# Porsche seats full refurb PIC HEAVY



## fixitagaintomoz (Apr 26, 2013)

Hi Guys,

i was going to add an update to my build thread about the seats, but when i looked at how many pictures i had taken and i was only a fraction of the way to being complete, i thought it would be best to create a fresh thread for the seat refurbishment.

I am going to be re-dyeing the seats the same as their original colour, but it is very important to remove all impurities from the surface, and condition them in advance, to get the best results.

i went to Bespoke Leather in Birmingham yesterday, and left a sample from the rear seats for him to colour match, and ordered 500ml of the dye.

If someone wants to loan me an airbrush kit then feel free, if not i will be using the sponge method.

Anyway. so the first task like i said was cleaning the seats. but before that i wanted to remove a few little indents.

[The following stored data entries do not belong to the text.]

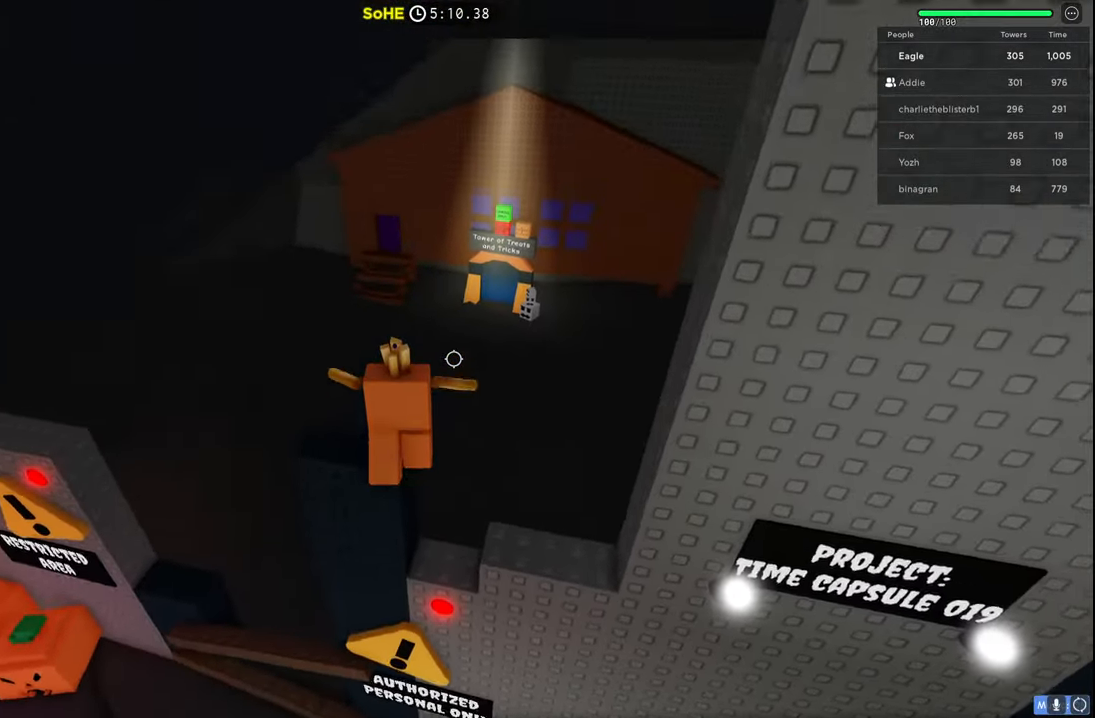
{"keys": [], "events": [[250, "ctrl", "down"], [267, "a", "down"], [334, "ctrl", "up"], [400, "a", "up"]]}
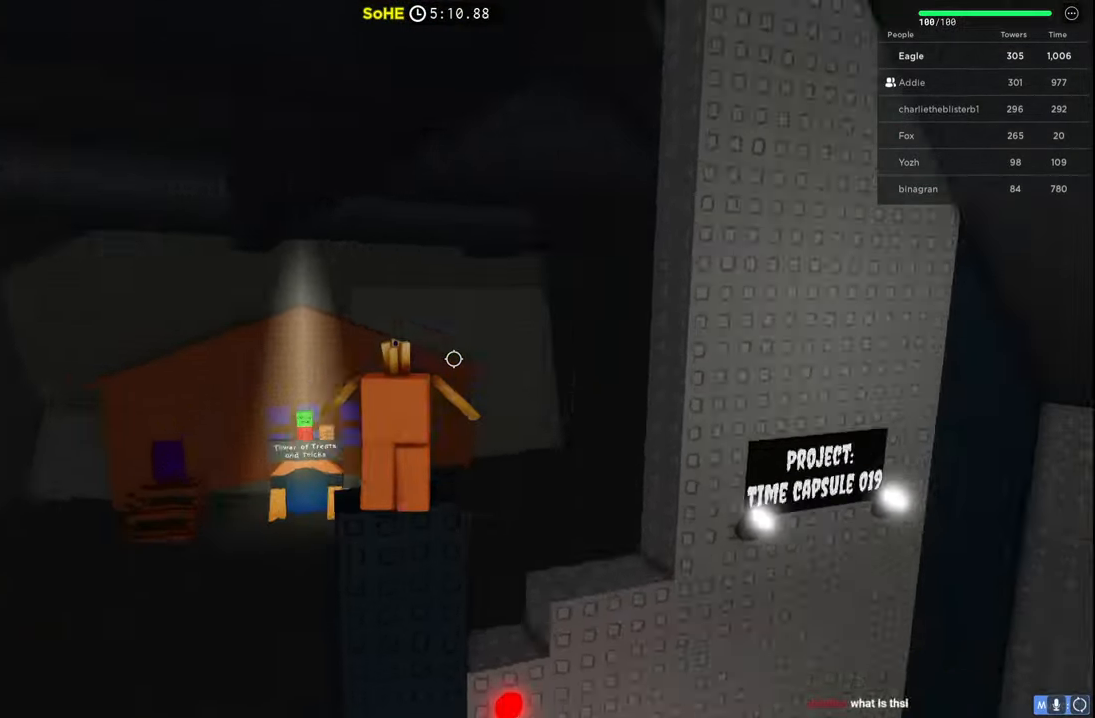
{"keys": ["a", "space", "w"], "events": [[250, "a", "down"], [334, "space", "down"], [350, "w", "down"]]}
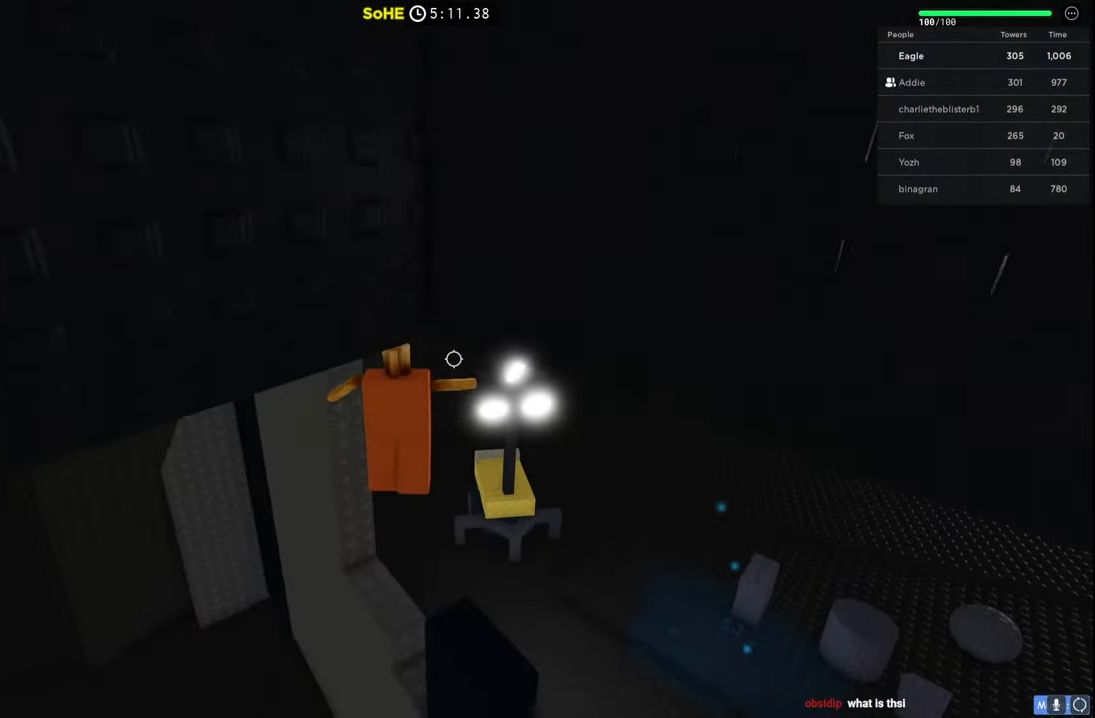
{"keys": ["d", "space", "w"], "events": [[67, "space", "up"], [284, "a", "up"], [300, "w", "up"], [434, "w", "down"], [450, "d", "down"], [484, "space", "down"]]}
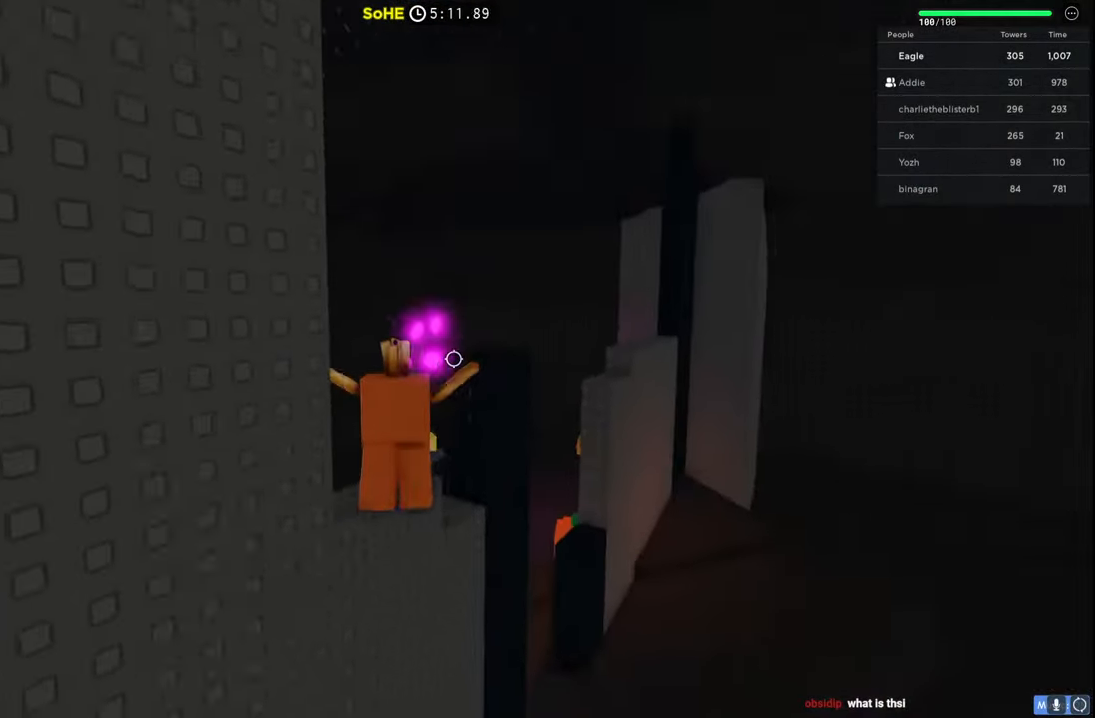
{"keys": ["w"], "events": [[150, "d", "up"], [200, "space", "up"], [300, "d", "down"], [450, "d", "up"]]}
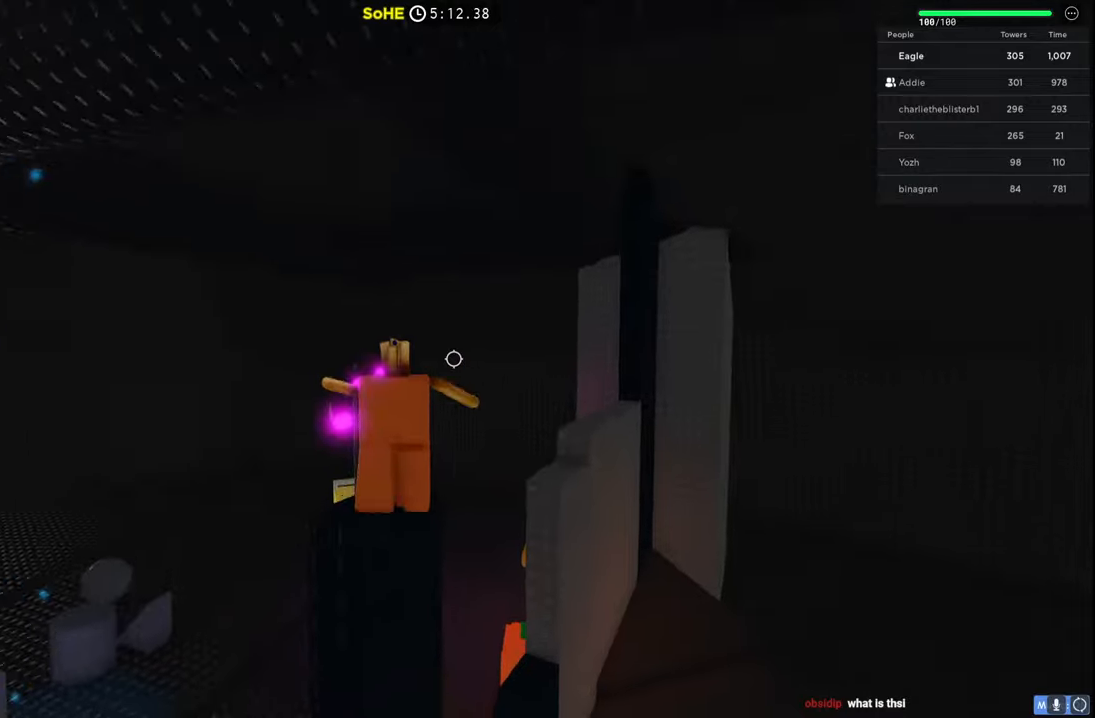
{"keys": ["a", "w"], "events": [[84, "space", "down"], [234, "a", "down"], [284, "a", "up"], [367, "space", "up"], [450, "a", "down"]]}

Now being very careful, gently heat the surrounding area with a heat gun. this dries the leather pulling the surface tight again. too much heat with damage the leather and discolour it, so be careful.

all gone


dent has gone on this, just needs a clean

like this


So onto the big clean. i used Fairy platinum and hot water with a scouring pad at first. this may seem a little harsh but i am re-dyeing so i can afford to be a little harsher than usual. After this i used carplan foam cleaner, when this ran out i used vanish carpet cleaner foam. basically anything i could to get into the engrained dirt.

what follows now are some before, and during shots.

enjoy.

Before










this shows the discolouration


after a hoover


Close ups












Now for some during. in these shots ive tried to show the panels part complete, to show contrast, or a clean one against a dirty one.

























one clean shoulder support


one dirty shoulder support


right side cleaned with foam, left side just soapy water


Now for some after shots

















More updates to follow as and when i get time to do work on them, right now i'm off to make a start on the drivers seat...


----------



## Paulj100 (Mar 24, 2009)

What a great write up, was not aware you could get indents out of leather, very helpful, look forward to seeing the end results 8)

Paul


----------



## fixitagaintomoz (Apr 26, 2013)

Thanks Paul,

I wasn't aware of the heat trick until my hour long visit to bespoke leather yesterday, the guy there was a real help.


----------



## outdoor stevie (Nov 24, 2013)

They look like they have come up very well, you should be pleased with results eh! And once you get them in then it's nice to sit on clean seats isn't it.

Cheers stevie


----------



## fixitagaintomoz (Apr 26, 2013)

Ok, so i couldn't help myself. i had to crack on with the second seat.

this one was a bit more of a pain in the ass, and a few areas seemed to have paint overspray on them. they were in the previous owners garage for 2 years, and mine for 4 months, so i don't know who's to blame there. the stubborn areas required gentle work with some 1200 grit. apart from that it was more of the same with fairy water, vanish and remnants of car plan foam upholstry cleaner.

the bolsters have had a much worse time of it on the drivers side, so may not turn out quite as nice, but theres no spits so it is still salvagable.



during





















Then it's time for the conditioning cream. i applied this liberally, and reapplied when it started to dry out.



Making sure to really rub it into the work bolsters







And finally a matching pair

from this



to this





just need to obtain these parts for them, and then they are complete.



the hard plastic backs will also be seeing some re-furb action, and going the same colour as the wheels will be, and the strut brace already is.


----------



## Paulj100 (Mar 24, 2009)

Awesome results, I think the Porsche seats will look perfect fitted in a TT. Lovely designed seats.

Paul


----------



## fixitagaintomoz (Apr 26, 2013)

Yeah i love the shape, and the fact they bolt straight in is a bonus too!


----------